① わらわし隊―中支皇軍慰問記念―(上)(下)

② トンカラリ運動会(上)(下)

③ ワカナの国策百貨店(上)(下)

 漫才師のミス・ワカナ(みす・わかな 初代1910~1946)と玉松一郎(たままつ・いちろう1906~1963)は、日中戦争から太平洋戦争中にかけて多くのSPレコードを残しています。

 ① わらわし隊―中支皇軍慰問記念― は、昭和13年(1938)、大阪朝日新聞社と吉本興業が共同で企画結成した慰問団わらわし隊の一員として中国をまわり、帰国した後に記念として発行されました。
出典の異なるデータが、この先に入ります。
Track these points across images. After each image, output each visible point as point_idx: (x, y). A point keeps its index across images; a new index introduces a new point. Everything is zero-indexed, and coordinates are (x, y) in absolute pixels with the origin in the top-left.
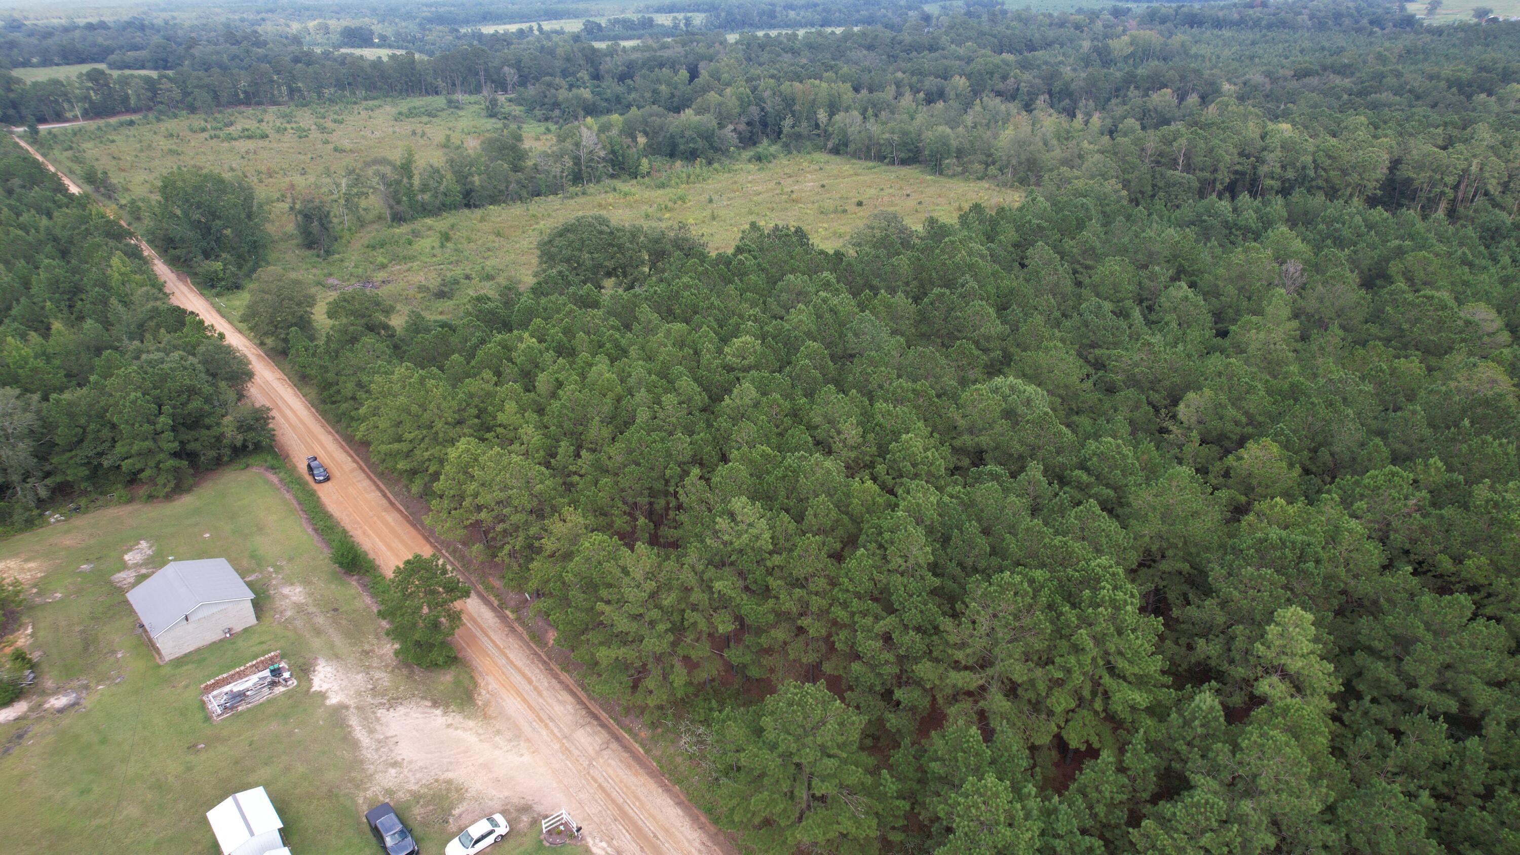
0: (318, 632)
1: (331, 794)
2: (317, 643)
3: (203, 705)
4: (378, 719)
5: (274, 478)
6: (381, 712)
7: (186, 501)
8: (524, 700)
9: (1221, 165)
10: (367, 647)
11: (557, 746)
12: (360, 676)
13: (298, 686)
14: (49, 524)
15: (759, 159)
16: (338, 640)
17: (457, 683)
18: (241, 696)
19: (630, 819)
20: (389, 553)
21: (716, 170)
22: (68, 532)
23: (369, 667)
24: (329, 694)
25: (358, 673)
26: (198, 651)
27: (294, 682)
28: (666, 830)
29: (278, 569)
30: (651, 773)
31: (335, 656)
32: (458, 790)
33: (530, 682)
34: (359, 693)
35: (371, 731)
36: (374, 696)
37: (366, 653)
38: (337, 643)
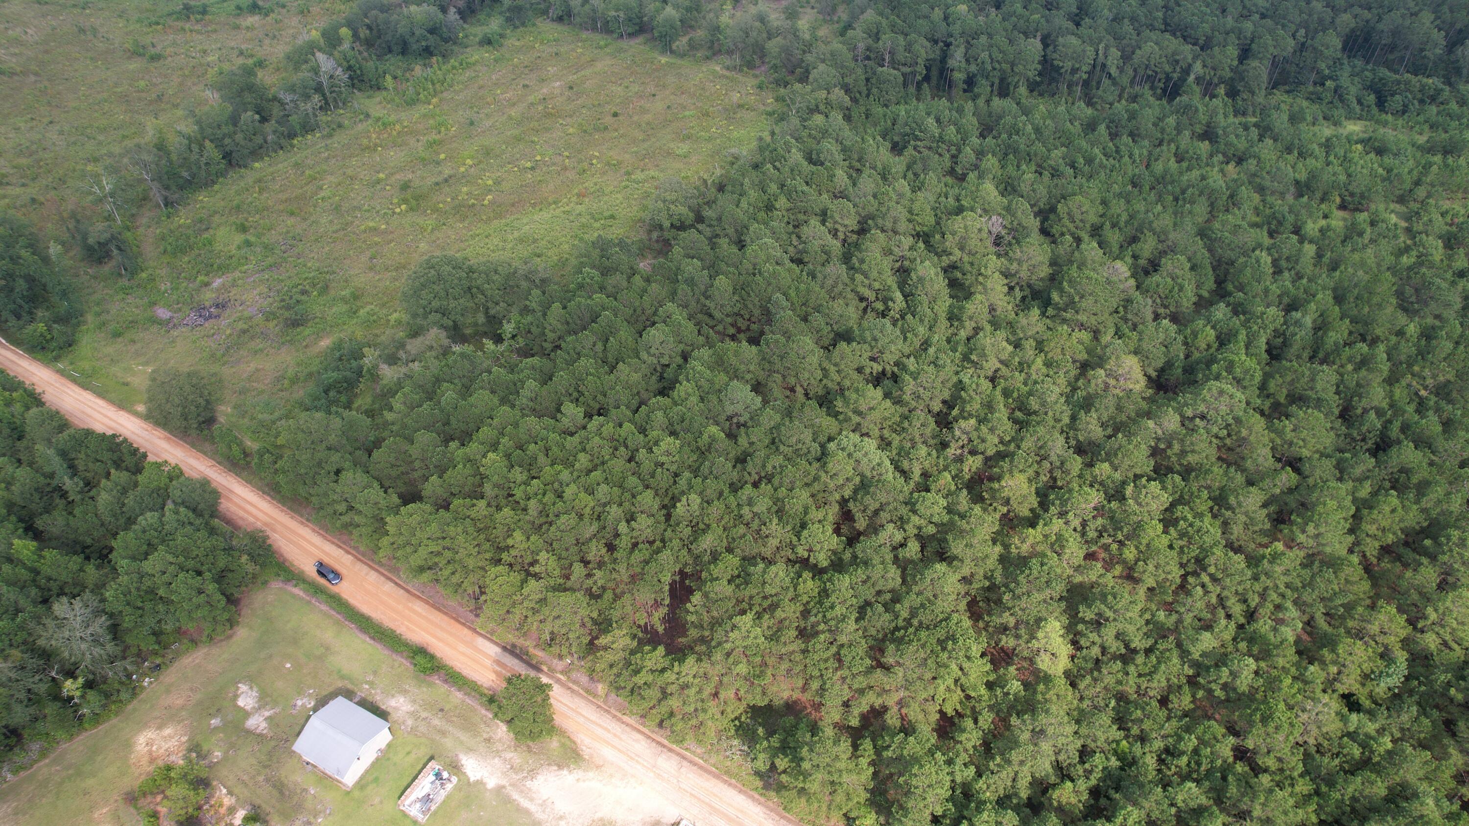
0: (443, 733)
2: (448, 742)
3: (405, 815)
4: (530, 789)
5: (296, 591)
6: (528, 783)
7: (243, 634)
8: (613, 746)
9: (919, 60)
10: (485, 736)
11: (652, 775)
12: (496, 760)
13: (459, 780)
14: (144, 688)
15: (487, 41)
16: (464, 737)
17: (563, 745)
18: (427, 800)
20: (441, 644)
21: (454, 68)
22: (168, 691)
23: (497, 751)
24: (485, 780)
25: (494, 758)
26: (367, 772)
27: (454, 779)
28: (742, 812)
29: (371, 683)
30: (717, 777)
31: (470, 750)
33: (608, 731)
34: (504, 774)
35: (532, 800)
36: (516, 773)
37: (488, 740)
38: (462, 738)
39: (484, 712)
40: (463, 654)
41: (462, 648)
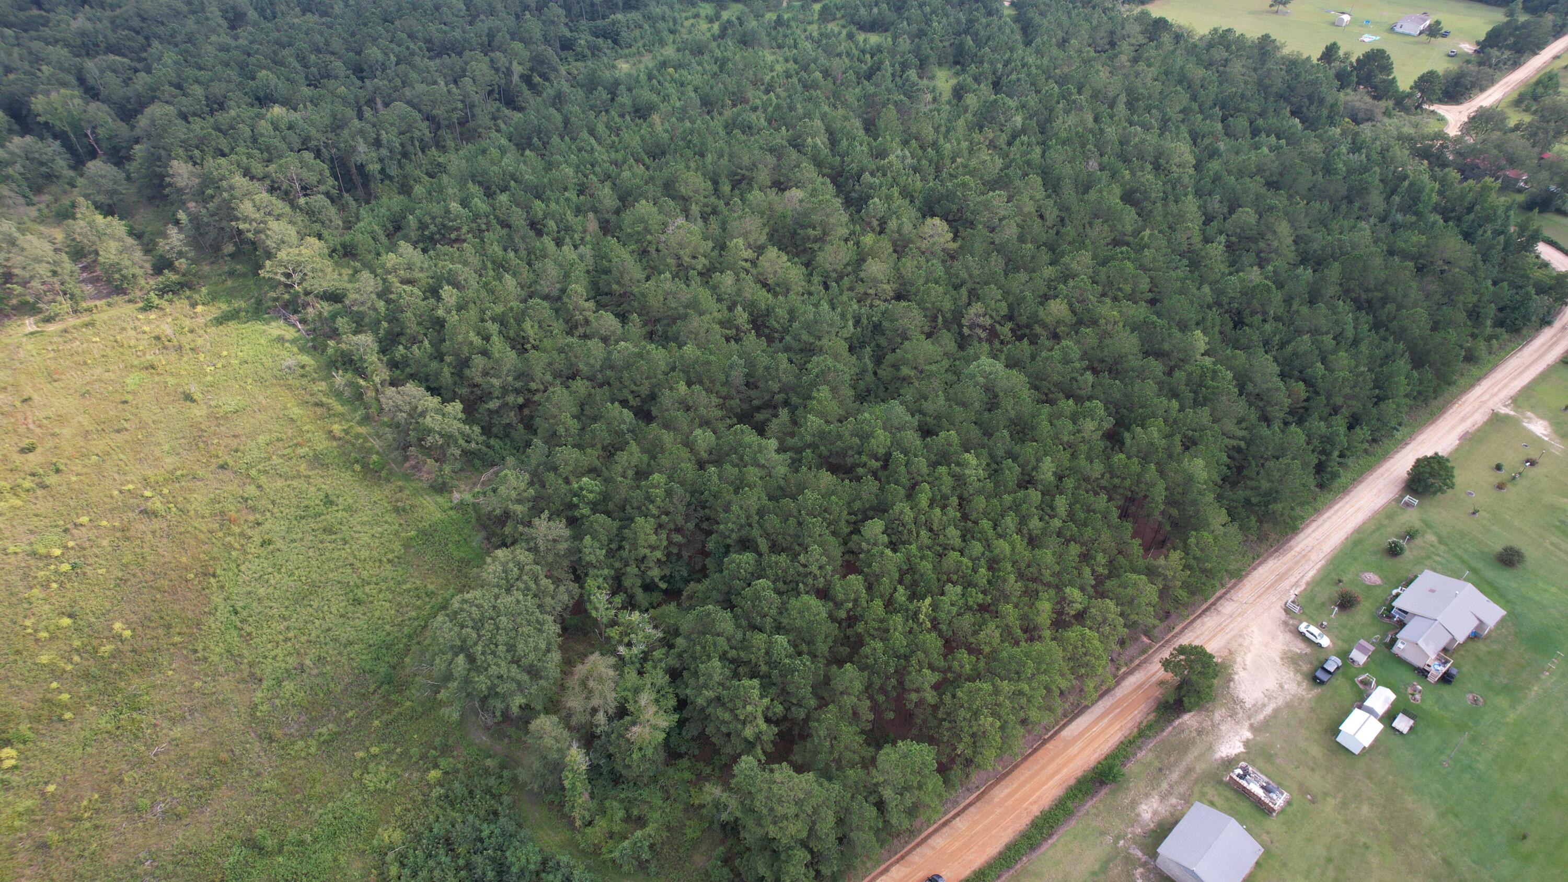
0: (1190, 770)
1: (1313, 710)
2: (1200, 767)
3: (1282, 811)
4: (1254, 705)
6: (1248, 705)
10: (1194, 734)
12: (1223, 728)
13: (1244, 760)
16: (1194, 752)
18: (1267, 789)
19: (1276, 581)
23: (1213, 726)
24: (1244, 739)
25: (1220, 730)
27: (1243, 764)
31: (1210, 748)
32: (1285, 653)
34: (1237, 723)
35: (1264, 705)
36: (1237, 714)
37: (1199, 733)
38: (1196, 754)
39: (1165, 734)
40: (1082, 750)
41: (1073, 750)
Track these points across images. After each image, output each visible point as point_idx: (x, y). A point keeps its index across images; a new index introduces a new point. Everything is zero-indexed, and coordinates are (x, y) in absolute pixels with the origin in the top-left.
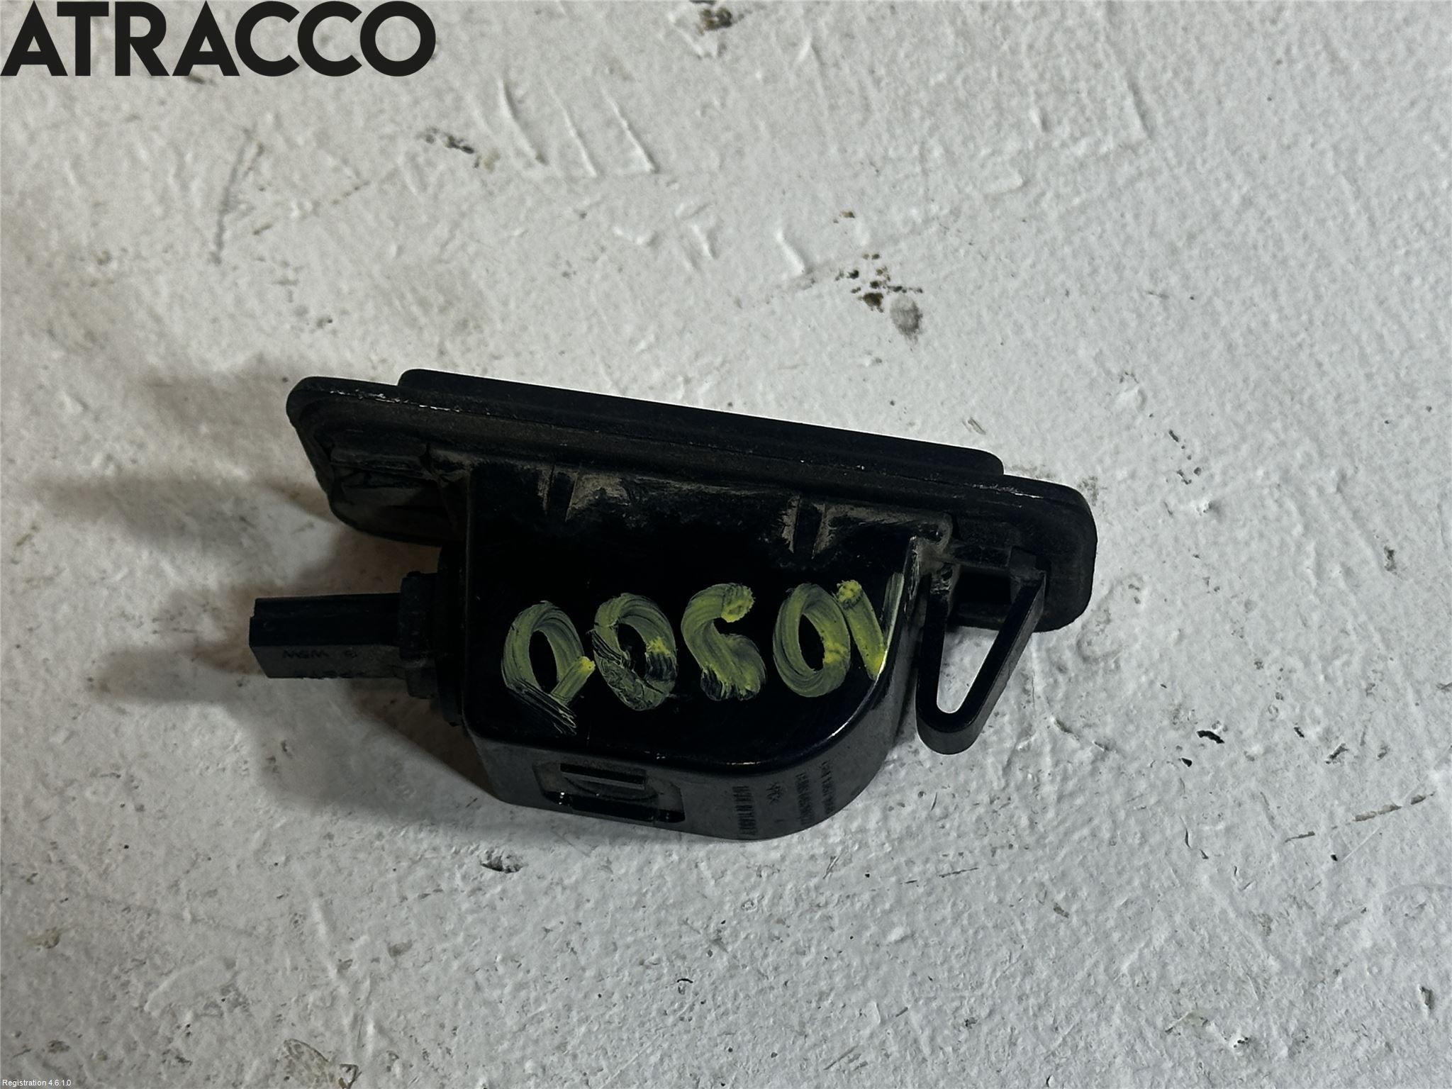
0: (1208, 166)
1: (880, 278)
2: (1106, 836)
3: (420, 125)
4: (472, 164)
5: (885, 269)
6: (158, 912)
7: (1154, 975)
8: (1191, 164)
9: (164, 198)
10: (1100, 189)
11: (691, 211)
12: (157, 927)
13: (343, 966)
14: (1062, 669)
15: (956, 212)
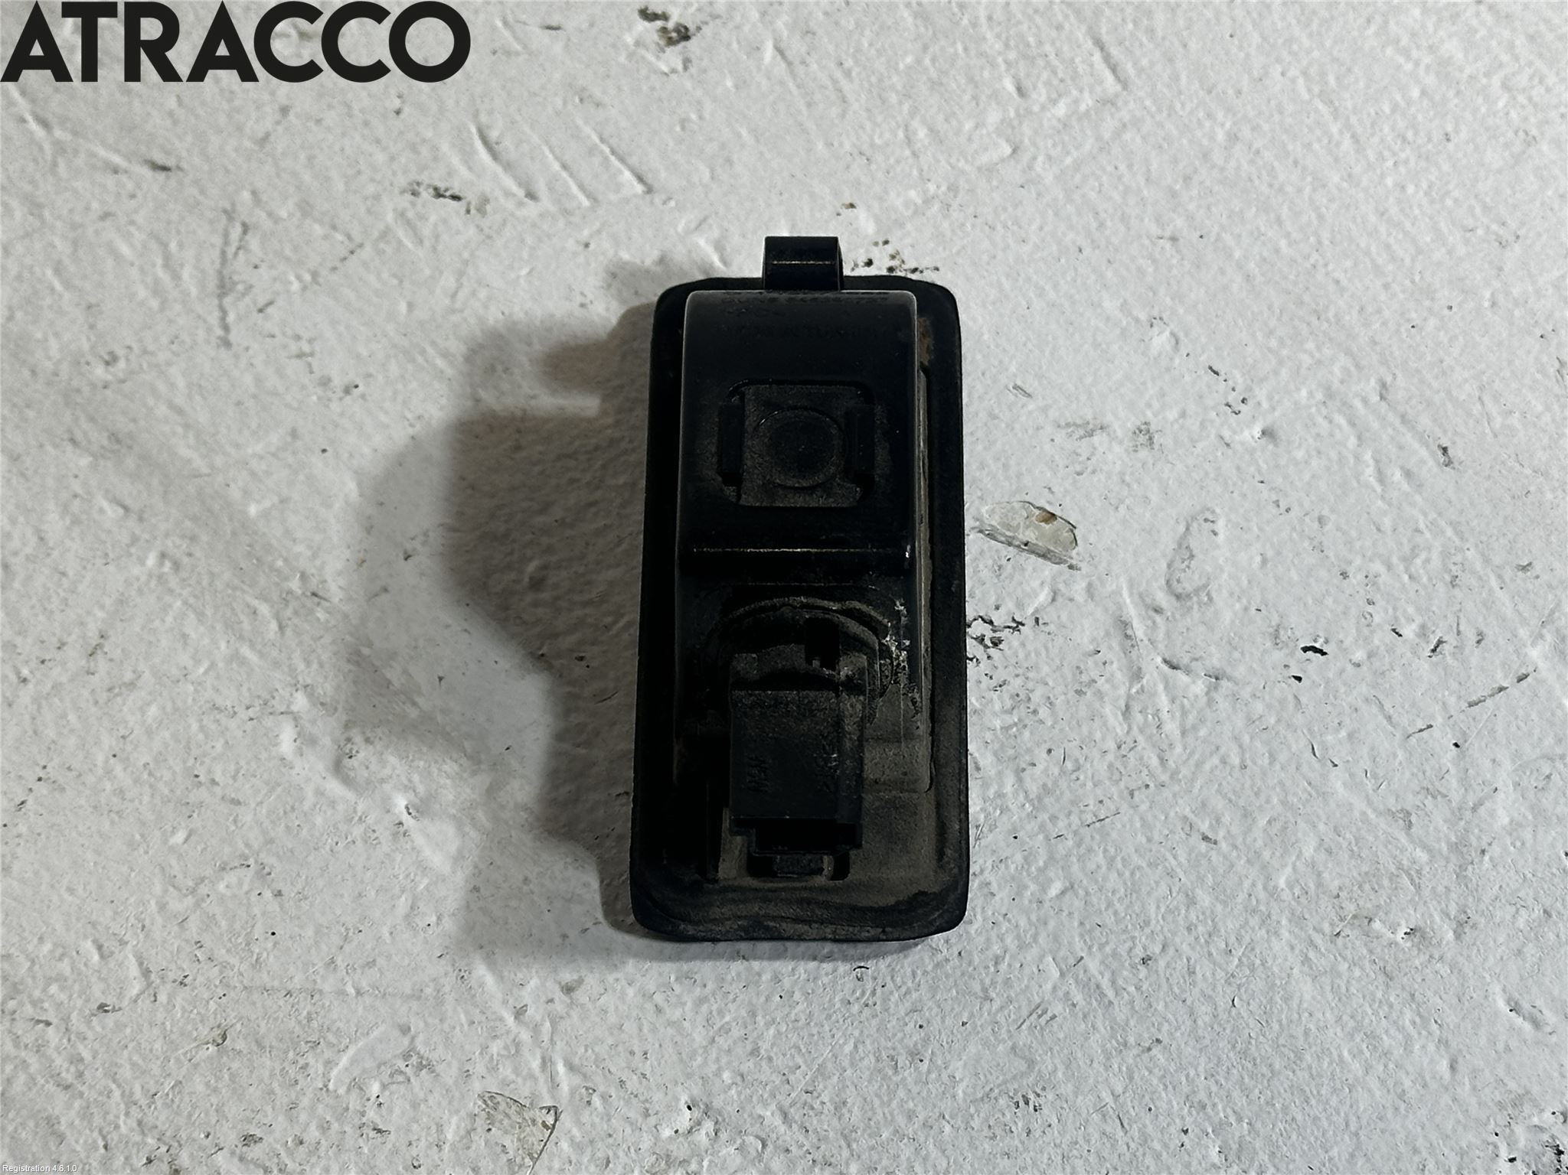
0: (1188, 108)
1: (893, 263)
2: (1236, 761)
3: (402, 181)
4: (463, 211)
5: (898, 253)
6: (321, 992)
7: (1312, 885)
8: (1171, 108)
9: (157, 290)
10: (1089, 145)
11: (693, 226)
12: (323, 1006)
13: (519, 1013)
14: (1158, 610)
15: (953, 189)
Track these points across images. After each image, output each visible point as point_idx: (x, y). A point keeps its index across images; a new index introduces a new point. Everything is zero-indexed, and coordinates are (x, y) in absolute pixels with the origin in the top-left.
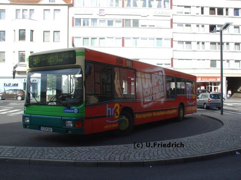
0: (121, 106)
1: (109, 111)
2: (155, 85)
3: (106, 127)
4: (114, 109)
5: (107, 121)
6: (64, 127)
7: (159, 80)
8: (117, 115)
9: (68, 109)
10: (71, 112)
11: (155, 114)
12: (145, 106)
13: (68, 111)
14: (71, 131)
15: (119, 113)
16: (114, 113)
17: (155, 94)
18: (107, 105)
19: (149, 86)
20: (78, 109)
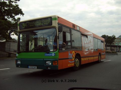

 昭和15年(1940)以降に発行されたレコードの名義がミス・ワカナでなく、② トンカラリ運動会 の松竹ワカナ、③ ワカナの国策百貨店 の玉松ワカナなどとなっているのは、戦時下の風潮のなかでミス・ワカナという芸名が「日本人らしくない」とされたためといわれています。

① お猿の電車

② ぼくらの象さん

③ ライオンさんが来たよ

 戦後復興期の上野動物園(東京都恩賜上野動物園)を題材にした童謡を紹介します。

 ① お猿の電車 は、昭和23年(1948)のこども動物園の開園とともに開通した“おサル電車”のことで、昭和48年(1973)の終了まで子どもたちに人気のアトラクションでした。

 太平洋戦争中、クマ、トラ、ライオン、ゾウといった猛獣が空襲に備えて処分され、いなくなっていた戦後の動物園に、タイやインド、アメリカ、アフリカなどから動物たちが贈られたことも童謡の題材となり、レコードが発行されました。② ぼくらの象さん では、ゾウのはな子(ガチャ子、カチャー子とも)とインディラのことが、③ ライオンさんが来たよ では、ライオンのメリー、ラッキー、ナイル、アリス(のちジュリーに改名)のことが歌われています。